Clarification: I'm finding the covariance of two multinomial distributions, but I'm doing it through binomial comparisons.
The input is a 4200 x 510 matrix, and the c value for each column is about 15 on average. I know for loops are terribly slow in R, but I'm not sure how I can use the apply function here. If anyone has a suggestion as to properly using apply here, I'd really appreciate it. Right now the script takes several hours. Thanks!
I thought of writing a comment, but I have too much to say.
First of all, if you think apply goes faster, look at Is R's apply family more than syntactic sugar? . It might be, but it's far from guaranteed.
Next, please don't grow matrices as you move through your code, that slows down your code incredibly. preallocate the matrix and fill it up, that can increase your code speed more than a tenfold. You're growing different vectors and matrices through your code, that's insane (forgive me the strong speech)

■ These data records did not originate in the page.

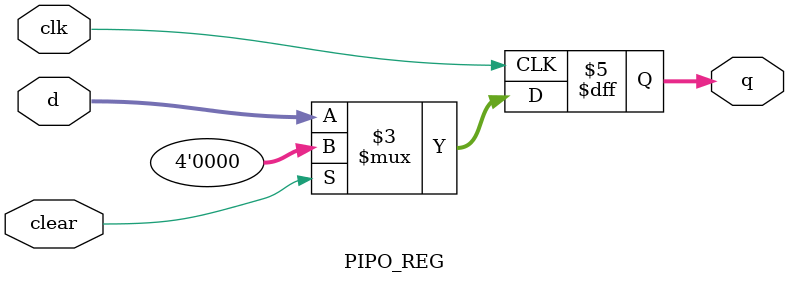
<source format=v>
`timescale 1ns / 1ps


module PIPO_REG(clk,clear,d,q);
input clk,clear;
output reg[3:0]q;
input [3:0]d;
always @(posedge clk)
begin
if(clear)
q=4'b0000;
else
q=d;
end
endmodule

</source>
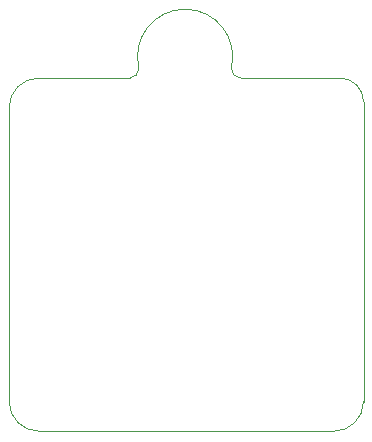
<source format=gbr>
%TF.GenerationSoftware,KiCad,Pcbnew,(5.1.6)-1*%
%TF.CreationDate,2020-09-30T20:40:37+02:00*%
%TF.ProjectId,ESP_test,4553505f-7465-4737-942e-6b696361645f,rev?*%
%TF.SameCoordinates,Original*%
%TF.FileFunction,Profile,NP*%
%FSLAX46Y46*%
G04 Gerber Fmt 4.6, Leading zero omitted, Abs format (unit mm)*
G04 Created by KiCad (PCBNEW (5.1.6)-1) date 2020-09-30 20:40:37*
%MOMM*%
%LPD*%
G01*
G04 APERTURE LIST*
%TA.AperFunction,Profile*%
%ADD10C,0.050000*%
%TD*%
G04 APERTURE END LIST*
D10*
X139100000Y-59000000D02*
G75*
G02*
X138300000Y-58200000I0J800000D01*
G01*
X130488273Y-58202407D02*
G75*
G02*
X129700000Y-59000000I-797648J0D01*
G01*
X122000000Y-59000000D02*
X129700000Y-59000000D01*
X130490625Y-58202407D02*
G75*
G02*
X138300000Y-58200000I3904379J1002407D01*
G01*
X122000000Y-88900000D02*
G75*
G02*
X119500000Y-86400000I0J2500000D01*
G01*
X119500000Y-61500000D02*
X119500000Y-86400000D01*
X147000000Y-88900000D02*
X122000000Y-88900000D01*
X149500000Y-86400000D02*
G75*
G02*
X147000000Y-88900000I-2500000J0D01*
G01*
X149500000Y-61000000D02*
X149500000Y-86400000D01*
X147500000Y-59000000D02*
G75*
G02*
X149500000Y-61000000I0J-2000000D01*
G01*
X119500000Y-61500000D02*
G75*
G02*
X122000000Y-59000000I2500000J0D01*
G01*
X139100000Y-59000000D02*
X147500000Y-59000000D01*
M02*

</source>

Then, look at the help page of ?subset and the warning given there:
This is a convenience function intended for use interactively. For
programming it is better to use the standard subsetting functions like
[, and in particular the non-standard evaluation of argument subset
can have unanticipated consequences.
Always. Use. Indices.
Further, You recalculate the same values over and over again. fre_res_2 for example is calculated for every res_2 and state_2 as many times as you have combinations of res_1 and state_1. That's just a waste of resources. Get out of your loops what you don't need to recalculate, and save it in matrices you can just access again.
Heck, now I'm at it: Please use vectorized functions. Think again and see what you can drag out of the loops : This is what I see as the core of your calculation:
cov <- (freq_both - (freq_res_1)*(freq_res_2)) /
(sqrt(freq_res_1*(1-freq_res_1))*sqrt(freq_res_2*(1-freq_res_2)))
As I see it, you can construct a matrix freq_both, freq_res_1 and freq_res_2 and use them as input for that one line. And that will be the whole covariance matrix (don't call it cov, cov is a function). Exit loops. Enter fast code.
Given the fact I have no clue what's in c_alignment, I'm not going to rewrite your code for you, but you definitely should get rid of the C way of thinking and start thinking R.
Let this be a start: The R Inferno
It's not really the 4 way nested loops but the way your code is growing memory on each iteration. That's happening 4 times where I've placed # ** on the cbind and rbind lines. Standard advice in R (and Matlab and Python) in situations like this is to allocate in advance and then fill it in. That's what the apply functions do. They allocate a list as long as the known number of results, assign each result to each slot, and then merge all the results together at the end. In your case you could just allocate the correct size matrix in advance and assign into it at those 4 points (roughly speaking). That should be as fast as the apply family, and you might find it easier to code.